THE TASK: Would you please retype the records that follow, word for word?

[Stored data entries]
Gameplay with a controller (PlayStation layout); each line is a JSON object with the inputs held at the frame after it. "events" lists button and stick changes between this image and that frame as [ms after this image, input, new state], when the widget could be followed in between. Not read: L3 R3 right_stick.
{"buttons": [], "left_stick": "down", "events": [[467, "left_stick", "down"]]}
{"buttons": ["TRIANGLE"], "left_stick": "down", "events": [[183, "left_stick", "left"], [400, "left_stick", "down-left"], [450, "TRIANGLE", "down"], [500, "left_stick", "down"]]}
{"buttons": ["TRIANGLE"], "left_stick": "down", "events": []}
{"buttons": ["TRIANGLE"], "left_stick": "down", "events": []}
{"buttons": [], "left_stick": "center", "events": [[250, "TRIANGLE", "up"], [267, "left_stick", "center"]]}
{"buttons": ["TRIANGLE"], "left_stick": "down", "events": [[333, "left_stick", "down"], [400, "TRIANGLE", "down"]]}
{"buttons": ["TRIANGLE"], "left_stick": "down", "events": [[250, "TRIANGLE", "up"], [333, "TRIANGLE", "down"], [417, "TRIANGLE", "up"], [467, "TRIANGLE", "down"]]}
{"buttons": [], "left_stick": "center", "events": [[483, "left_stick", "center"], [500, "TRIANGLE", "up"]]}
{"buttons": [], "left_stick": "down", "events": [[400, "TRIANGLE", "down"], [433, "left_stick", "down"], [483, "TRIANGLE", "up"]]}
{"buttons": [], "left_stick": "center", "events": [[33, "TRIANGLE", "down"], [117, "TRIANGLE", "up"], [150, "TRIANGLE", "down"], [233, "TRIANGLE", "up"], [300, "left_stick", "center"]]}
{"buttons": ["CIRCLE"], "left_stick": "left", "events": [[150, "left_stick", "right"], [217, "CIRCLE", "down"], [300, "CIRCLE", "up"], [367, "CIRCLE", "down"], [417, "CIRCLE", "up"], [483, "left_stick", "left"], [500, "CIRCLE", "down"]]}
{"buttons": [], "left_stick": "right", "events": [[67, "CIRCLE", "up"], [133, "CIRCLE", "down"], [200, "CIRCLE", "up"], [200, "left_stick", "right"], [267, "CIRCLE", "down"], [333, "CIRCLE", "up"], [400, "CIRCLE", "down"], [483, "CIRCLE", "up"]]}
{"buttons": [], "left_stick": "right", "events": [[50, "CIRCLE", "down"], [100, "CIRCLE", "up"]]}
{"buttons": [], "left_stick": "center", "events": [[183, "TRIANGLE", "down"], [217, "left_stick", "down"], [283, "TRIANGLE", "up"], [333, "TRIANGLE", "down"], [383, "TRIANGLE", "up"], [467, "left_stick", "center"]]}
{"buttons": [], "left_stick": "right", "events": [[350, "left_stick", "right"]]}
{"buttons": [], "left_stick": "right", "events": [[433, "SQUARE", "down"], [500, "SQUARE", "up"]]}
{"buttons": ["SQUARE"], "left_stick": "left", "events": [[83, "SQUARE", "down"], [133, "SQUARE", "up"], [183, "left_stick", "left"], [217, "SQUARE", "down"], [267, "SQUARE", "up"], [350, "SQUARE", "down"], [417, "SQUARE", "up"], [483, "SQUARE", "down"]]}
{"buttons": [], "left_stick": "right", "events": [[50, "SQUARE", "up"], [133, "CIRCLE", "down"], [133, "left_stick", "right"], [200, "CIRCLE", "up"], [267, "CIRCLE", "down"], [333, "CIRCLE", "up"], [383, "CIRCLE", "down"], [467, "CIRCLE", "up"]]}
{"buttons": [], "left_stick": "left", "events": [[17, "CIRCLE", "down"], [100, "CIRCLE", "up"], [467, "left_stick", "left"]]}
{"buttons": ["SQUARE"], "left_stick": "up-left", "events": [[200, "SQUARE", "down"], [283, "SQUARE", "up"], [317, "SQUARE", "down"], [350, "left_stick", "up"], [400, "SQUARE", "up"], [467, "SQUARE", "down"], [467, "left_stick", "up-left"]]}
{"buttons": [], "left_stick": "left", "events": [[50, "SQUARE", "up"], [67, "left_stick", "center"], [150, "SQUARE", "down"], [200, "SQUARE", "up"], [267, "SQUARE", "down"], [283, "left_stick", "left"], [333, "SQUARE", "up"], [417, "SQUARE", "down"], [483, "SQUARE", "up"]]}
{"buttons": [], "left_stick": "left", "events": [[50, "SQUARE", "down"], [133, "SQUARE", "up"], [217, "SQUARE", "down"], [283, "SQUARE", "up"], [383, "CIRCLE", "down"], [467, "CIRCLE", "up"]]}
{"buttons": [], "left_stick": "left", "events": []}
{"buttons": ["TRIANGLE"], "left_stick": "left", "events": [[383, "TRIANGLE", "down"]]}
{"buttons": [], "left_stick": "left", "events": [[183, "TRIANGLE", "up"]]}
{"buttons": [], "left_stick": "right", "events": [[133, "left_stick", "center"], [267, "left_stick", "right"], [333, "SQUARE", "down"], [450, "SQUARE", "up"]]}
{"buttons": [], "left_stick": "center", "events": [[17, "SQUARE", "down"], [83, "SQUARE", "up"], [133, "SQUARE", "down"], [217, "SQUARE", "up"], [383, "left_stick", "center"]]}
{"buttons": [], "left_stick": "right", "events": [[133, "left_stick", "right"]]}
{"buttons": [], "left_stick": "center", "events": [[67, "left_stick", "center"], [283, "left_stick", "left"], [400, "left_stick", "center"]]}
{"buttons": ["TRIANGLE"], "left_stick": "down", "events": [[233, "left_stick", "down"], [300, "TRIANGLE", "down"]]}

TASK ANSWER:
Gameplay with a controller (PlayStation layout); each line is a JSON object with the inputs held at the frame after it. "events" lists button and stick changes between this image and that frame as [ms after this image, input, new state], when the widget could be followed in between. Not read: L3 R3 right_stick.
{"buttons": [], "left_stick": "down", "events": [[467, "left_stick", "down"]]}
{"buttons": ["TRIANGLE"], "left_stick": "down", "events": [[183, "left_stick", "left"], [400, "left_stick", "down-left"], [450, "TRIANGLE", "down"], [500, "left_stick", "down"]]}
{"buttons": ["TRIANGLE"], "left_stick": "down", "events": []}
{"buttons": ["TRIANGLE"], "left_stick": "down", "events": []}
{"buttons": [], "left_stick": "center", "events": [[250, "TRIANGLE", "up"], [267, "left_stick", "center"]]}
{"buttons": ["TRIANGLE"], "left_stick": "down", "events": [[333, "left_stick", "down"], [400, "TRIANGLE", "down"]]}
{"buttons": ["TRIANGLE"], "left_stick": "down", "events": [[250, "TRIANGLE", "up"], [333, "TRIANGLE", "down"], [417, "TRIANGLE", "up"], [467, "TRIANGLE", "down"]]}
{"buttons": [], "left_stick": "center", "events": [[483, "left_stick", "center"], [500, "TRIANGLE", "up"]]}
{"buttons": [], "left_stick": "down", "events": [[400, "TRIANGLE", "down"], [433, "left_stick", "down"], [483, "TRIANGLE", "up"]]}
{"buttons": [], "left_stick": "center", "events": [[33, "TRIANGLE", "down"], [117, "TRIANGLE", "up"], [150, "TRIANGLE", "down"], [233, "TRIANGLE", "up"], [300, "left_stick", "center"]]}
{"buttons": ["CIRCLE"], "left_stick": "left", "events": [[150, "left_stick", "right"], [217, "CIRCLE", "down"], [300, "CIRCLE", "up"], [367, "CIRCLE", "down"], [417, "CIRCLE", "up"], [483, "left_stick", "left"], [500, "CIRCLE", "down"]]}
{"buttons": [], "left_stick": "right", "events": [[67, "CIRCLE", "up"], [133, "CIRCLE", "down"], [200, "CIRCLE", "up"], [200, "left_stick", "right"], [267, "CIRCLE", "down"], [333, "CIRCLE", "up"], [400, "CIRCLE", "down"], [483, "CIRCLE", "up"]]}
{"buttons": [], "left_stick": "right", "events": [[50, "CIRCLE", "down"], [100, "CIRCLE", "up"]]}
{"buttons": [], "left_stick": "center", "events": [[183, "TRIANGLE", "down"], [217, "left_stick", "down"], [283, "TRIANGLE", "up"], [333, "TRIANGLE", "down"], [383, "TRIANGLE", "up"], [467, "left_stick", "center"]]}
{"buttons": [], "left_stick": "right", "events": [[350, "left_stick", "right"]]}
{"buttons": [], "left_stick": "right", "events": [[433, "SQUARE", "down"], [500, "SQUARE", "up"]]}
{"buttons": ["SQUARE"], "left_stick": "left", "events": [[83, "SQUARE", "down"], [133, "SQUARE", "up"], [183, "left_stick", "left"], [217, "SQUARE", "down"], [267, "SQUARE", "up"], [350, "SQUARE", "down"], [417, "SQUARE", "up"], [483, "SQUARE", "down"]]}
{"buttons": [], "left_stick": "right", "events": [[50, "SQUARE", "up"], [133, "CIRCLE", "down"], [133, "left_stick", "right"], [200, "CIRCLE", "up"], [267, "CIRCLE", "down"], [333, "CIRCLE", "up"], [383, "CIRCLE", "down"], [467, "CIRCLE", "up"]]}
{"buttons": [], "left_stick": "left", "events": [[17, "CIRCLE", "down"], [100, "CIRCLE", "up"], [467, "left_stick", "left"]]}
{"buttons": ["SQUARE"], "left_stick": "up-left", "events": [[200, "SQUARE", "down"], [283, "SQUARE", "up"], [317, "SQUARE", "down"], [350, "left_stick", "up"], [400, "SQUARE", "up"], [467, "SQUARE", "down"], [467, "left_stick", "up-left"]]}
{"buttons": [], "left_stick": "left", "events": [[50, "SQUARE", "up"], [67, "left_stick", "center"], [150, "SQUARE", "down"], [200, "SQUARE", "up"], [267, "SQUARE", "down"], [283, "left_stick", "left"], [333, "SQUARE", "up"], [417, "SQUARE", "down"], [483, "SQUARE", "up"]]}
{"buttons": [], "left_stick": "left", "events": [[50, "SQUARE", "down"], [133, "SQUARE", "up"], [217, "SQUARE", "down"], [283, "SQUARE", "up"], [383, "CIRCLE", "down"], [467, "CIRCLE", "up"]]}
{"buttons": [], "left_stick": "left", "events": []}
{"buttons": ["TRIANGLE"], "left_stick": "left", "events": [[383, "TRIANGLE", "down"]]}
{"buttons": [], "left_stick": "left", "events": [[183, "TRIANGLE", "up"]]}
{"buttons": [], "left_stick": "right", "events": [[133, "left_stick", "center"], [267, "left_stick", "right"], [333, "SQUARE", "down"], [450, "SQUARE", "up"]]}
{"buttons": [], "left_stick": "center", "events": [[17, "SQUARE", "down"], [83, "SQUARE", "up"], [133, "SQUARE", "down"], [217, "SQUARE", "up"], [383, "left_stick", "center"]]}
{"buttons": [], "left_stick": "right", "events": [[133, "left_stick", "right"]]}
{"buttons": [], "left_stick": "center", "events": [[67, "left_stick", "center"], [283, "left_stick", "left"], [400, "left_stick", "center"]]}
{"buttons": ["TRIANGLE"], "left_stick": "down", "events": [[233, "left_stick", "down"], [300, "TRIANGLE", "down"]]}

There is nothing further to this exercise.